SoFunction
Updated on 2025-04-08

SQLite performance optimization instance sharing

The first cache database I learned about when I came into contact with iOS development was SQLite. I have always used SQLite as my backbone. I have never been exposed to reading and writing a large amount of data before, so I don’t pay much attention to performance optimization. This time, I have optimized the batch reading and writing of more data in a specific scenario, which has improved the performance by ten times.

The general application scenario is as follows:

Each time the program starts, it will pull some data from the server and update the two tables of the local database simultaneously. If it does not exist, it will be written, and if it exists, it will be updated. When there are fewer data, there are dozens of them, and there are thousands more.

Since the cached data may have asynchronous read and write simultaneously, a background synchronization queue was made, and all cached database operations were in this queue. Then I monitored that the execution of key code writing the database took time to execute. It took 30 seconds to update one thousand pieces of data to the database. The disk writes float at 1.5M/s. Although there is no main thread, this consumption is not tolerated even in the background.

The core database operation is probably like this

for 1000 : {

Select -> Update Or Insert

Select -> Update Or Insert

}

Since there are two tables involved, there will be two times. After testing, there are almost no messages in Select at one time, but Update or Insert ( [FMDatabaseQueue executeUpdate:] ) consumes a lot because it will be written to disk. Then I think about whether all SQL statements can be spliced ​​together, and only once in the end. Later, I thought that SQLite does not have transactions (Transaction), so I tried the transaction operations using FMDB. Before the loop starts [db beginTransaction], the loop ends [db commit], and just wrap it up.
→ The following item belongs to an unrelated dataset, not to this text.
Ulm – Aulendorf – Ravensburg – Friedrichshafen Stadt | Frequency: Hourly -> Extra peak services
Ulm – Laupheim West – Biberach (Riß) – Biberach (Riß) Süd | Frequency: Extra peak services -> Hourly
The approximate logic after adding transactions:

beginTransaction

for 1000 : {

Select -> Update Or Insert

Select -> Update Or Insert

}

commit

The test effect was very good, the entire time dropped from 30 seconds to about 2.8 seconds, with only two lines of code added.

Summarize:

The pits and obstacles that have been stepped on are all future experiences

Although using transaction tricks to improve performance, it is actually not safe to do so. Fortunately, the absolute consistent requirements for this part of the data are not too high.
Sometimes the simulator and real machine test cannot reproduce the same problem, because the architecture, CPU, and hard disk are different, so the performance test is best based on the real machine. When testing this problem, there were no problems on the simulator. Because the hard disk reads and writes faster than the real machine, many problems were avoided and no problems were found during the test.
When designing databases, you need to think more about how to expand, how to upgrade, and how to perform when reading and writing.